## anonymous one year ago Apply the distributive formula to (x+y)^2 = x^2 + 2xy + y^2

1. xapproachesinfinity

first do this $$(x+y)^2=(x+y)(x+y)$$

2. xapproachesinfinity

now try to distribute

3. anonymous

|dw:1439924847191:dw|

4. anonymous

(x+y) (x+y) = (x^2 + xy + xy + y^2) @xapproachesinfinity @Crazyandbeautiful

5. anonymous

combine like terms, you have the right hand side

6. anonymous

so i just combine all thats on the left now?

7. anonymous

@Crazyandbeautiful x^2+xy+xy+y^2 = (x^2 + xy + xy + y^2)

8. anonymous

@Crazyandbeautiful @xapproachesinfinity is this right???

9. anonymous

$xy+xy=2xy$ Just like how $a+a=2a$

10. anonymous

do you understand that @The_Yee_Dinosaur

11. anonymous

yea

12. anonymous

but it is not a true equation now such as 25=25 or 17=17 right? @Crazyandbeautiful

13. anonymous

@Nishant_Garg

14. anonymous

It is true, an equation is what an equation is, the left side is equal to the right side try it for your self take an example $(3+4)^2$ Let's solve it directly and using the identity Directly first $(3+4)^2=7^2=49$ Now we apply the identity $(3+4)^2=3^2+4^2+2(3)(4)=9+16+24=49$

15. anonymous

Think of it like this, x and y are numbers so if you multiply x and y, that is calculate $xy$(the product of x and y) you will get another number) now suppose you add that same final number you got that itself what do you get?

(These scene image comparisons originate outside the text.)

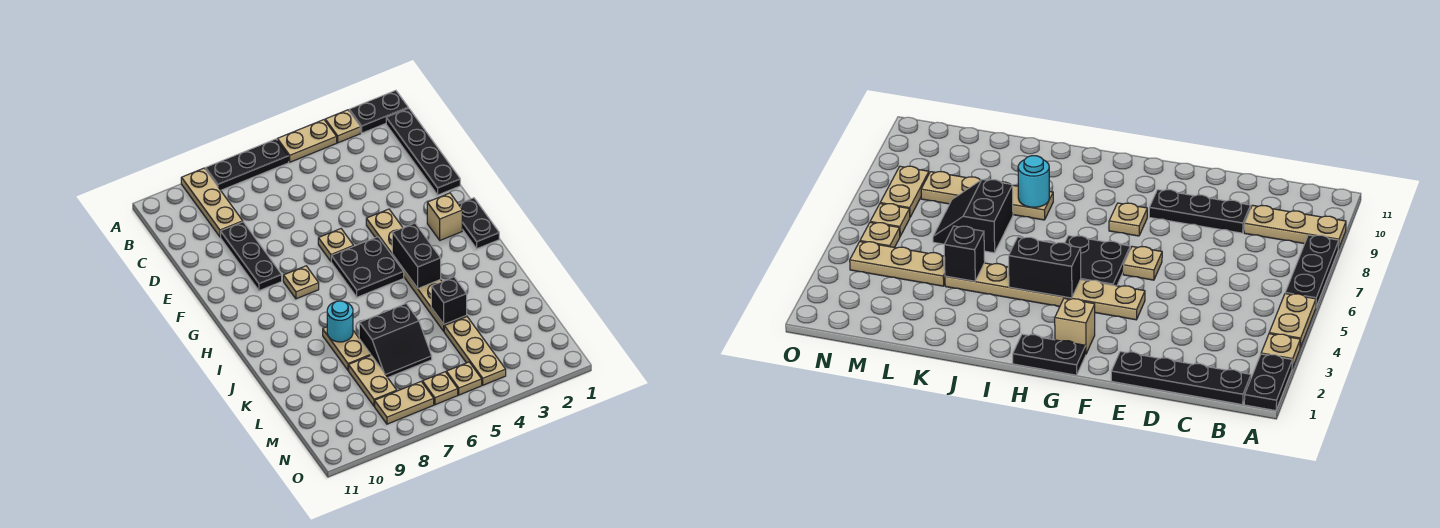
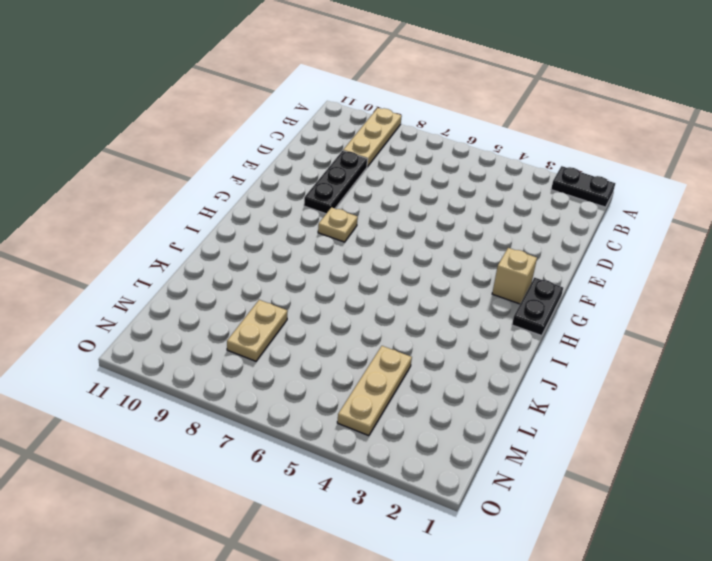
none -> tan 1x1 plate [325,110,360,143]
none -> tan 1x2 plate [277,120,337,162]
none -> black 1x3 plate [205,139,289,190]

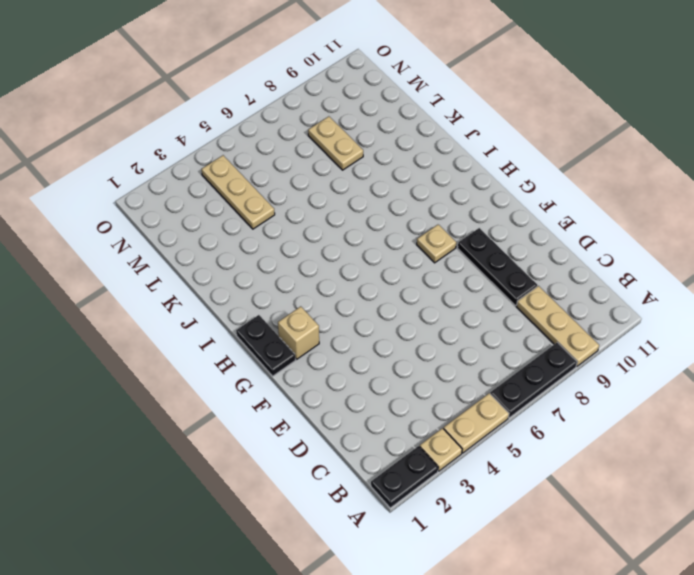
none -> black 1x4 plate [386,108,460,195]
none -> tan 1x6 plate [366,209,467,331]
none -> tan 1x1 plate [318,229,354,261]

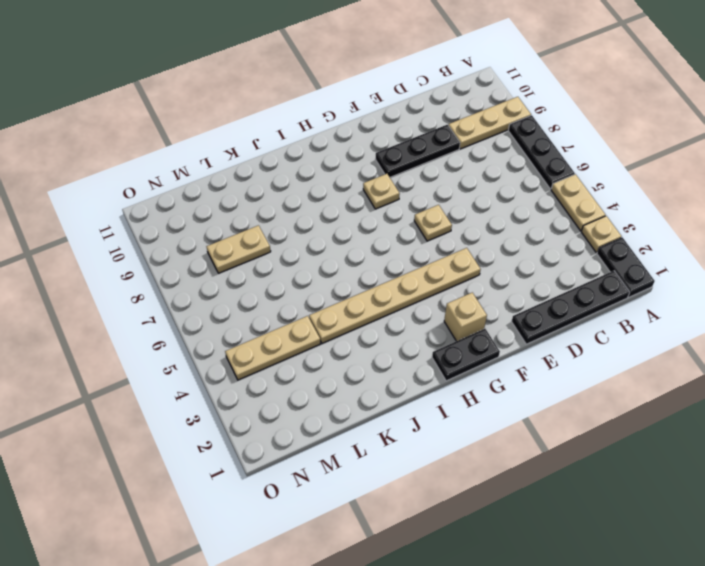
none -> black 2x2 plate [331,237,404,297]
none -> tan 1x2 plate [323,327,371,370]
none -> black 2x2 slope [359,304,432,377]

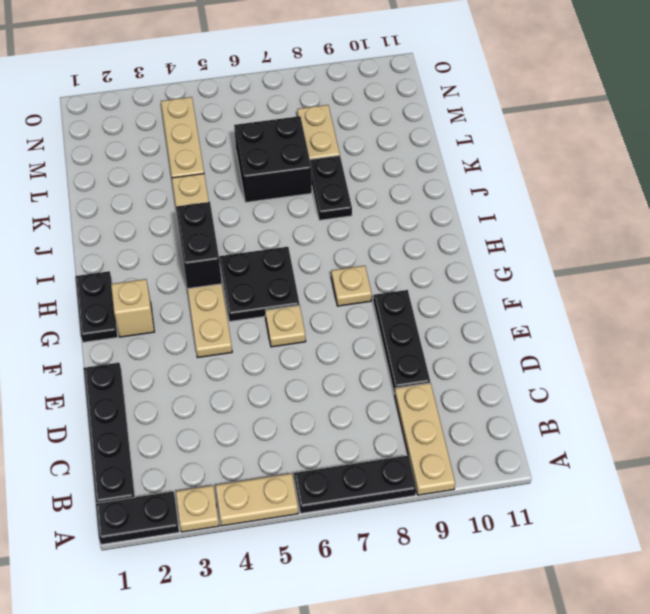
black 1x2 plate [310,156,352,220] -> tan 1x2 plate [323,327,371,370]
black 2x2 brick [234,116,312,202] -> black 2x2 slope [359,304,432,377]
none -> tan 1x1 plate [446,362,482,395]
none -> tan 1x1 plate [422,372,458,405]
none -> tan 1x2 plate [375,382,434,424]

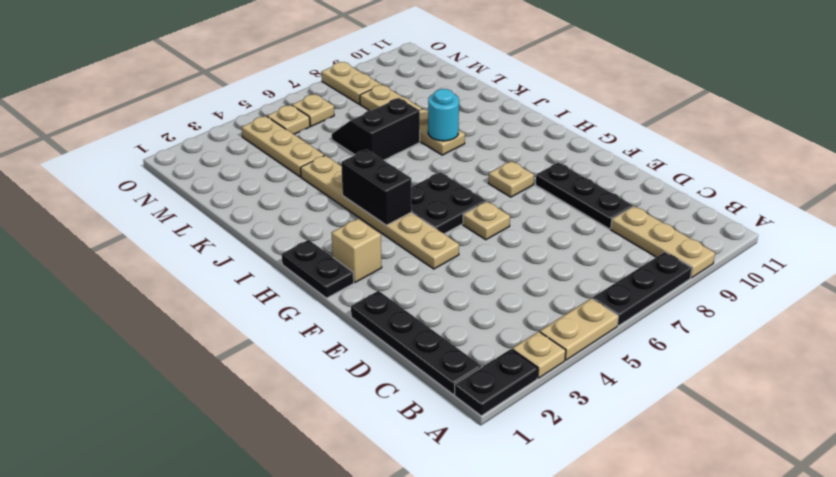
tan 1x2 plate [321,62,381,104] -> tan 1x2 plate turned to [375,382,434,424]
none -> black 1x1 brick [431,277,467,324]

It's 2 times the number itself Math will work whether you take letters or numbers

16. anonymous

Suppose x=3 and y=4 $xy=3\times4=12$ $12+12=24=2 \times 12$ $xy+xy=2xy=2 \times xy$

17. phi

they may want you do use the distributive property twice $(x+y)(x+y)$ if we call the first (x+y) "A" (to make it clearer) we would do this (distribute) $A (x+y) = Ax + Ay$ and A is really (x+y), so this is $(x+y)(x+y)=(x+y)x + (x+y)y$ now distribute again. in other words the first (x+y)x becomes x^2 +xy and the second term becomes xy+y^2 $(x+y)x + (x+y)y = x^2 +xy+xy+y^2$ finally , add xy+xy (1 xy plus another xy is 2xy) $(x+y)(x+y)= x62+2xy+y^2$